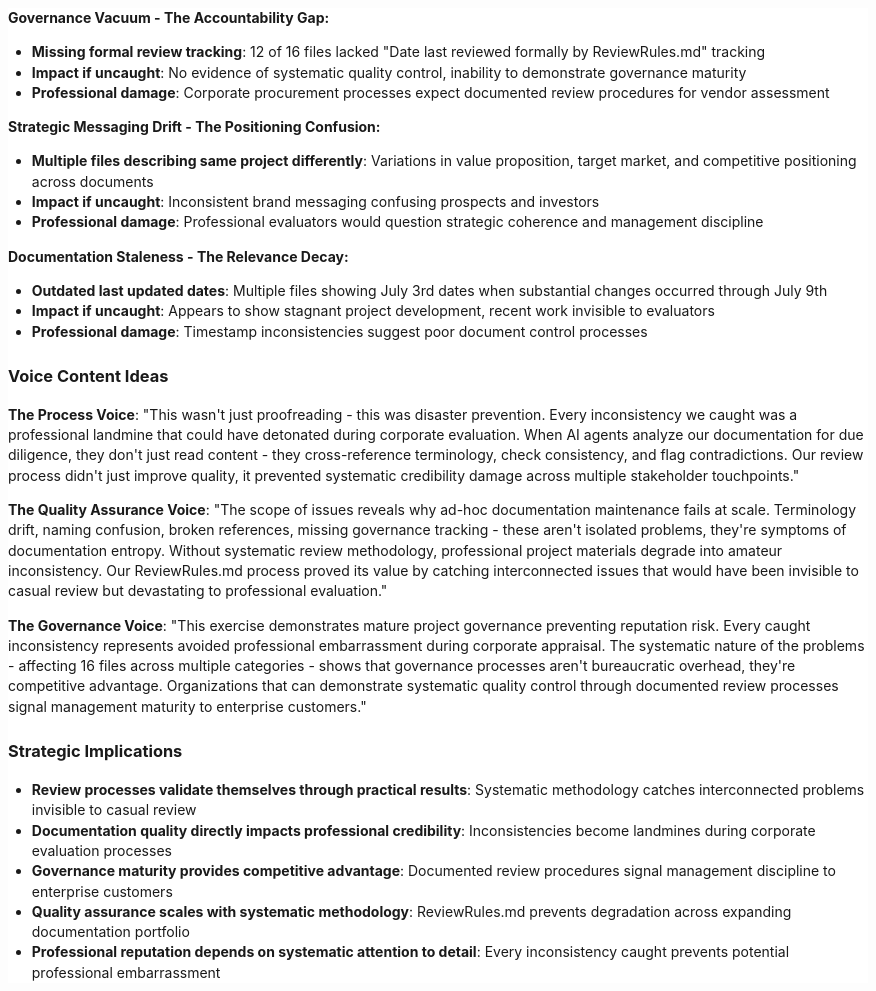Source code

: **Governance Vacuum - The Accountability Gap:**
- **Missing formal review tracking**: 12 of 16 files lacked "Date last reviewed formally by ReviewRules.md" tracking
- **Impact if uncaught**: No evidence of systematic quality control, inability to demonstrate governance maturity
- **Professional damage**: Corporate procurement processes expect documented review procedures for vendor assessment

**Strategic Messaging Drift - The Positioning Confusion:**
- **Multiple files describing same project differently**: Variations in value proposition, target market, and competitive positioning across documents
- **Impact if uncaught**: Inconsistent brand messaging confusing prospects and investors
- **Professional damage**: Professional evaluators would question strategic coherence and management discipline

**Documentation Staleness - The Relevance Decay:**
- **Outdated last updated dates**: Multiple files showing July 3rd dates when substantial changes occurred through July 9th
- **Impact if uncaught**: Appears to show stagnant project development, recent work invisible to evaluators
- **Professional damage**: Timestamp inconsistencies suggest poor document control processes

### Voice Content Ideas

**The Process Voice**: "This wasn't just proofreading - this was disaster prevention. Every inconsistency we caught was a professional landmine that could have detonated during corporate evaluation. When AI agents analyze our documentation for due diligence, they don't just read content - they cross-reference terminology, check consistency, and flag contradictions. Our review process didn't just improve quality, it prevented systematic credibility damage across multiple stakeholder touchpoints."

**The Quality Assurance Voice**: "The scope of issues reveals why ad-hoc documentation maintenance fails at scale. Terminology drift, naming confusion, broken references, missing governance tracking - these aren't isolated problems, they're symptoms of documentation entropy. Without systematic review methodology, professional project materials degrade into amateur inconsistency. Our ReviewRules.md process proved its value by catching interconnected issues that would have been invisible to casual review but devastating to professional evaluation."

**The Governance Voice**: "This exercise demonstrates mature project governance preventing reputation risk. Every caught inconsistency represents avoided professional embarrassment during corporate appraisal. The systematic nature of the problems - affecting 16 files across multiple categories - shows that governance processes aren't bureaucratic overhead, they're competitive advantage. Organizations that can demonstrate systematic quality control through documented review processes signal management maturity to enterprise customers."

### Strategic Implications

- **Review processes validate themselves through practical results**: Systematic methodology catches interconnected problems invisible to casual review
- **Documentation quality directly impacts professional credibility**: Inconsistencies become landmines during corporate evaluation processes
- **Governance maturity provides competitive advantage**: Documented review procedures signal management discipline to enterprise customers
- **Quality assurance scales with systematic methodology**: ReviewRules.md prevents degradation across expanding documentation portfolio
- **Professional reputation depends on systematic attention to detail**: Every inconsistency caught prevents potential professional embarrassment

────────────────────

Give every line of the entry above as a numbered list, one line per item. Skip the blank lines and leave the pictures out.

● **Solution**
1. Source code
2. : **Governance Vacuum - The Accountability Gap:**
3. - **Missing formal review tracking**: 12 of 16 files lacked "Date last reviewed formally by ReviewRules.md" tracking
4. - **Impact if uncaught**: No evidence of systematic quality control, inability to demonstrate governance maturity
5. - **Professional damage**: Corporate procurement processes expect documented review procedures for vendor assessment
6. **Strategic Messaging Drift - The Positioning Confusion:**
7. - **Multiple files describing same project differently**: Variations in value proposition, target market, and competitive positioning across documents
8. - **Impact if uncaught**: Inconsistent brand messaging confusing prospects and investors
9. - **Professional damage**: Professional evaluators would question strategic coherence and management discipline
10. **Documentation Staleness - The Relevance Decay:**
11. - **Outdated last updated dates**: Multiple files showing July 3rd dates when substantial changes occurred through July 9th
12. - **Impact if uncaught**: Appears to show stagnant project development, recent work invisible to evaluators
13. - **Professional damage**: Timestamp inconsistencies suggest poor document control processes
14. ### Voice Content Ideas
15. **The Process Voice**: "This wasn't just proofreading - this was disaster prevention. Every inconsistency we caught was a professional landmine that could have detonated during corporate evaluation. When AI agents analyze our documentation for due diligence, they don't just read content - they cross-reference terminology, check consistency, and flag contradictions. Our review process didn't just improve quality, it prevented systematic credibility damage across multiple stakeholder touchpoints."
16. **The Quality Assurance Voice**: "The scope of issues reveals why ad-hoc documentation maintenance fails at scale. Terminology drift, naming confusion, broken references, missing governance tracking - these aren't isolated problems, they're symptoms of documentation entropy. Without systematic review methodology, professional project materials degrade into amateur inconsistency. Our ReviewRules.md process proved its value by catching interconnected issues that would have been invisible to casual review but devastating to professional evaluation."
17. **The Governance Voice**: "This exercise demonstrates mature project governance preventing reputation risk. Every caught inconsistency represents avoided professional embarrassment during corporate appraisal. The systematic nature of the problems - affecting 16 files across multiple categories - shows that governance processes aren't bureaucratic overhead, they're competitive advantage. Organizations that can demonstrate systematic quality control through documented review processes signal management maturity to enterprise customers."
18. ### Strategic Implications
19. - **Review processes validate themselves through practical results**: Systematic methodology catches interconnected problems invisible to casual review
20. - **Documentation quality directly impacts professional credibility**: Inconsistencies become landmines during corporate evaluation processes
21. - **Governance maturity provides competitive advantage**: Documented review procedures signal management discipline to enterprise customers
22. - **Quality assurance scales with systematic methodology**: ReviewRules.md prevents degradation across expanding documentation portfolio
23. - **Professional reputation depends on systematic attention to detail**: Every inconsistency caught prevents potential professional embarrassment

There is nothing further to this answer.